Sudut bibirku seperti ditarik begitu saja, hingga lengkungan senyum terbentuk sempurna. Hatiku terasa sedikit lega mendengar kata-kata itu.

"Nisa, pengen lihat pelangi."

Aldi terkekeh, lalu mengacak gemas puncak kepalaku. "Nanti Aldi buatin pelangi di rumah," ucapnya disertai senyuman khas miliknya, yang menarik ibarat magnet.

Senyuman yang paling aku benci, senyuman yang membuatku berpikir Aldi mengejekku. Namun, itu semua berubah saat aku tau yang sesungguhnya.

Senyuman itu yang aku butuhkan saat sedih, senyuman itu menunjukkan betapa kuatnya Aldi yang mencoba menutupi penyakitnya.

"Nisa, mau makan dulu, atau mau langsung ke desa?" tanya lagi.

"Nisa, pengen pulang ke desa aja, tapi bareng Aldi," ucapku menatapnya penuh harapan.

Aldi mengangguk mantap, lalu menarik tanganku untuk meninggalkan rumah. Di pinggir jalan, Aldi langsung menghentikan taxi. Dan setelah itu, kami berdua pun berangkat ke desa bersama.

Sepanjang jalan, aku hanya terfokus ke depan. Sesekali kulirik Aldi yang sedang membaca buku. Wajahnya begitu teduh, matanya terlihat damai. Seolah tak ada sakit di sana.

Aku selalu bertanya-tanya pada diri sendiri, sebenarnya Aldi ini terbuat dari apa? Dia sangat kuat, dan cerdas menutupi kekurangan.

Aku bahkan iri dengannya.

"Kenapa? Aku ganteng ya?" tanya Aldi tiba-tiba, saat tau aku memergokinya beberapa detik.

"Hah!
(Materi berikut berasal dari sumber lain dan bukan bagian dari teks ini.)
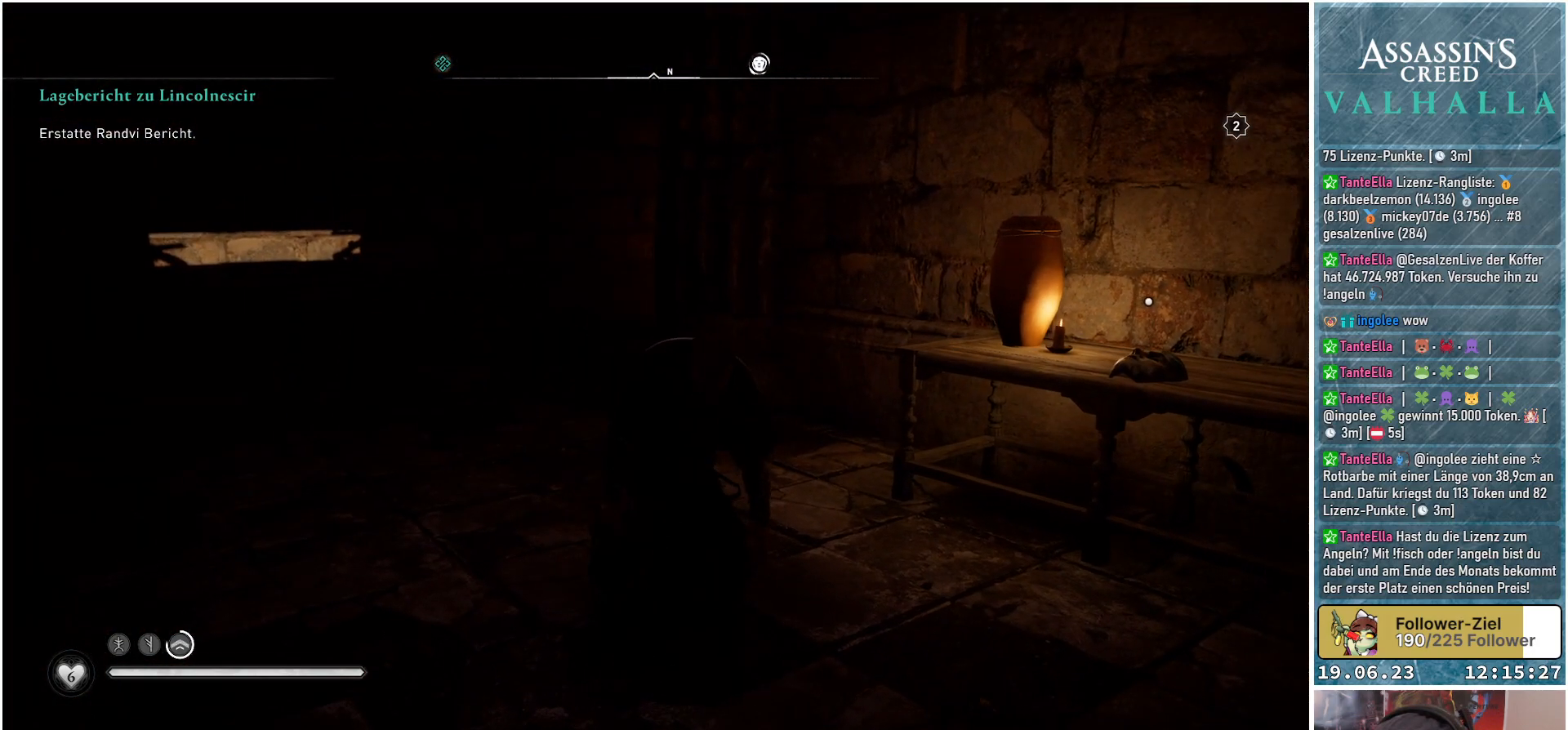
{"buttons": ["R3"], "left_stick": "center", "right_stick": "center", "events": [[233, "R3", "down"], [233, "right_stick", "down-left"], [450, "right_stick", "center"]]}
Ganteng? Kok kamu kepedean banget ya," ujarku agak ngeri.

"Harus, karena Allah sudah memberikan kita rupa sebaik ini. Jadi selalu memuji diri sendiri itu tidak apa-apa, asal jangan berlebihan," ucapnya dengan kedua alis terangkat.

Ya Tuhan, semakin aku mengenal Aldi. Semakin aku tau, ternyata dia sosok yang kepedean dan menjengkelkan.

"Ternyata kamu yang asli begini," gumamku.

"Percaya gak, kalau dulu aku ini badboy?" tanyanya, menoleh padaku.

Aku membuang pandangan ke luar jendela, aku tidak suka melihat Aldi terlalu lama menatapku. Dia seperti mengejekku.

"Badboy? Nakal?" tanyaku kembali, tanpa menoleh padanya.

"Iya, dulu waktu kelas dua SMP aku ini nakal banget. Malahan guru-guru sampe pusing mau nyimpen aku di mana."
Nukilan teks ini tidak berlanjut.